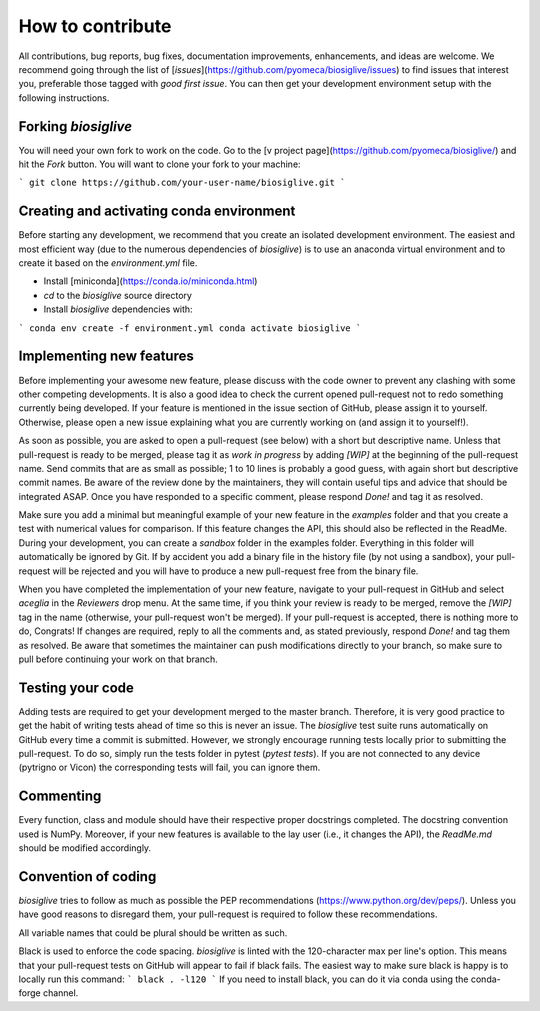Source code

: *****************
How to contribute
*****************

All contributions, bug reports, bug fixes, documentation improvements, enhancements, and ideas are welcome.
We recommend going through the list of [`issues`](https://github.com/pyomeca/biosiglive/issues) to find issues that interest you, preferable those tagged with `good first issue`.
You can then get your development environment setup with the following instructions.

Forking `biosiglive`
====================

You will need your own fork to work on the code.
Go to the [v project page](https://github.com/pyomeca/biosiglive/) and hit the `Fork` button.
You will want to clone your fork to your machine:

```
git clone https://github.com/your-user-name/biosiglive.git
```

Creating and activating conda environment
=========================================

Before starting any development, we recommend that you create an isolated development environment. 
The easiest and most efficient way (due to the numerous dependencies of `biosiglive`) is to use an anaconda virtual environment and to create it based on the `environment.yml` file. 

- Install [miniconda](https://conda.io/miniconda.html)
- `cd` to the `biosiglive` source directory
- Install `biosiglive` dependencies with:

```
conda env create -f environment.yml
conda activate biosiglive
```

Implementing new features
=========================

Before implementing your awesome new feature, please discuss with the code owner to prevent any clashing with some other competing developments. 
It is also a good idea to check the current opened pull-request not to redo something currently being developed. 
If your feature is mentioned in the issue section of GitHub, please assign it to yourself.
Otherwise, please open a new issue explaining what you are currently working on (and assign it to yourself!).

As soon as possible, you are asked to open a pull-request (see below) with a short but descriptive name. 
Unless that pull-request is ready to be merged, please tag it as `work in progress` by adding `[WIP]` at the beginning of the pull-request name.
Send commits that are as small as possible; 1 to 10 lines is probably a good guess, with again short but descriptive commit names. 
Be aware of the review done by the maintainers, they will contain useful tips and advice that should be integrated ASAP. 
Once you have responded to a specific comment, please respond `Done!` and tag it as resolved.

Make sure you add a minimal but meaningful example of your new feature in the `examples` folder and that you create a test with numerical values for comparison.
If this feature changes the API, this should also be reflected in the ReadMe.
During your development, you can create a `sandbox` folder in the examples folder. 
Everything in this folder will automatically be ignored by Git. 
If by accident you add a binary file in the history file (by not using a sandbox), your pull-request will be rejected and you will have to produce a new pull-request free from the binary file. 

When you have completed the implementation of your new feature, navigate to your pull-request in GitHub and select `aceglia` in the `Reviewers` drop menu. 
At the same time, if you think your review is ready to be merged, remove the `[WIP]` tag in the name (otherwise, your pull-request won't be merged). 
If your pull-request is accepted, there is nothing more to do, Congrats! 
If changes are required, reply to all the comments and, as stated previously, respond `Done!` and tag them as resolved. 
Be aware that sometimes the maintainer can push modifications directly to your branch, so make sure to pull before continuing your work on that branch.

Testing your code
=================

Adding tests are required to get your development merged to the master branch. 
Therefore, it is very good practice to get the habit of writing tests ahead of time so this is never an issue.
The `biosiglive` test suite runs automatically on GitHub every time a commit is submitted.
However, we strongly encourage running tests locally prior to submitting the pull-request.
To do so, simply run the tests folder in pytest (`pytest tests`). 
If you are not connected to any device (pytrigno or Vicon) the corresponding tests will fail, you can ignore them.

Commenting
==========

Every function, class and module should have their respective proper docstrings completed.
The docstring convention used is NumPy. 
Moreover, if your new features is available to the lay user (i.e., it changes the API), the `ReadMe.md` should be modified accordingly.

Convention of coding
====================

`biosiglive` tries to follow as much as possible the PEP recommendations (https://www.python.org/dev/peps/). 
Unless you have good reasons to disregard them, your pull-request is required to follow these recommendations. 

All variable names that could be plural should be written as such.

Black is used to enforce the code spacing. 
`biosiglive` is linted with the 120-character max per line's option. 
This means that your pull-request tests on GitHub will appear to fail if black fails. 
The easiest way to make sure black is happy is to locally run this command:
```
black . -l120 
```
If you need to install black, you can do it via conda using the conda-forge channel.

- - - - -

**Exercise instructions**: The result should be the same data as above, line for line, with the pictures gone.

**Reply to the task**:
Source code

: *****************
How to contribute
*****************

All contributions, bug reports, bug fixes, documentation improvements, enhancements, and ideas are welcome.
We recommend going through the list of [`issues`](https://github.com/pyomeca/biosiglive/issues) to find issues that interest you, preferable those tagged with `good first issue`.
You can then get your development environment setup with the following instructions.

Forking `biosiglive`
====================

You will need your own fork to work on the code.
Go to the [v project page](https://github.com/pyomeca/biosiglive/) and hit the `Fork` button.
You will want to clone your fork to your machine:

```
git clone https://github.com/your-user-name/biosiglive.git
```

Creating and activating conda environment
=========================================

Before starting any development, we recommend that you create an isolated development environment. 
The easiest and most efficient way (due to the numerous dependencies of `biosiglive`) is to use an anaconda virtual environment and to create it based on the `environment.yml` file. 

- Install [miniconda](https://conda.io/miniconda.html)
- `cd` to the `biosiglive` source directory
- Install `biosiglive` dependencies with:

```
conda env create -f environment.yml
conda activate biosiglive
```

Implementing new features
=========================

Before implementing your awesome new feature, please discuss with the code owner to prevent any clashing with some other competing developments. 
It is also a good idea to check the current opened pull-request not to redo something currently being developed. 
If your feature is mentioned in the issue section of GitHub, please assign it to yourself.
Otherwise, please open a new issue explaining what you are currently working on (and assign it to yourself!).

As soon as possible, you are asked to open a pull-request (see below) with a short but descriptive name. 
Unless that pull-request is ready to be merged, please tag it as `work in progress` by adding `[WIP]` at the beginning of the pull-request name.
Send commits that are as small as possible; 1 to 10 lines is probably a good guess, with again short but descriptive commit names. 
Be aware of the review done by the maintainers, they will contain useful tips and advice that should be integrated ASAP. 
Once you have responded to a specific comment, please respond `Done!` and tag it as resolved.

Make sure you add a minimal but meaningful example of your new feature in the `examples` folder and that you create a test with numerical values for comparison.
If this feature changes the API, this should also be reflected in the ReadMe.
During your development, you can create a `sandbox` folder in the examples folder. 
Everything in this folder will automatically be ignored by Git. 
If by accident you add a binary file in the history file (by not using a sandbox), your pull-request will be rejected and you will have to produce a new pull-request free from the binary file. 

When you have completed the implementation of your new feature, navigate to your pull-request in GitHub and select `aceglia` in the `Reviewers` drop menu. 
At the same time, if you think your review is ready to be merged, remove the `[WIP]` tag in the name (otherwise, your pull-request won't be merged). 
If your pull-request is accepted, there is nothing more to do, Congrats! 
If changes are required, reply to all the comments and, as stated previously, respond `Done!` and tag them as resolved. 
Be aware that sometimes the maintainer can push modifications directly to your branch, so make sure to pull before continuing your work on that branch.

Testing your code
=================

Adding tests are required to get your development merged to the master branch. 
Therefore, it is very good practice to get the habit of writing tests ahead of time so this is never an issue.
The `biosiglive` test suite runs automatically on GitHub every time a commit is submitted.
However, we strongly encourage running tests locally prior to submitting the pull-request.
To do so, simply run the tests folder in pytest (`pytest tests`). 
If you are not connected to any device (pytrigno or Vicon) the corresponding tests will fail, you can ignore them.

Commenting
==========

Every function, class and module should have their respective proper docstrings completed.
The docstring convention used is NumPy. 
Moreover, if your new features is available to the lay user (i.e., it changes the API), the `ReadMe.md` should be modified accordingly.

Convention of coding
====================

`biosiglive` tries to follow as much as possible the PEP recommendations (https://www.python.org/dev/peps/). 
Unless you have good reasons to disregard them, your pull-request is required to follow these recommendations. 

All variable names that could be plural should be written as such.

Black is used to enforce the code spacing. 
`biosiglive` is linted with the 120-character max per line's option. 
This means that your pull-request tests on GitHub will appear to fail if black fails. 
The easiest way to make sure black is happy is to locally run this command:
```
black . -l120 
```
If you need to install black, you can do it via conda using the conda-forge channel.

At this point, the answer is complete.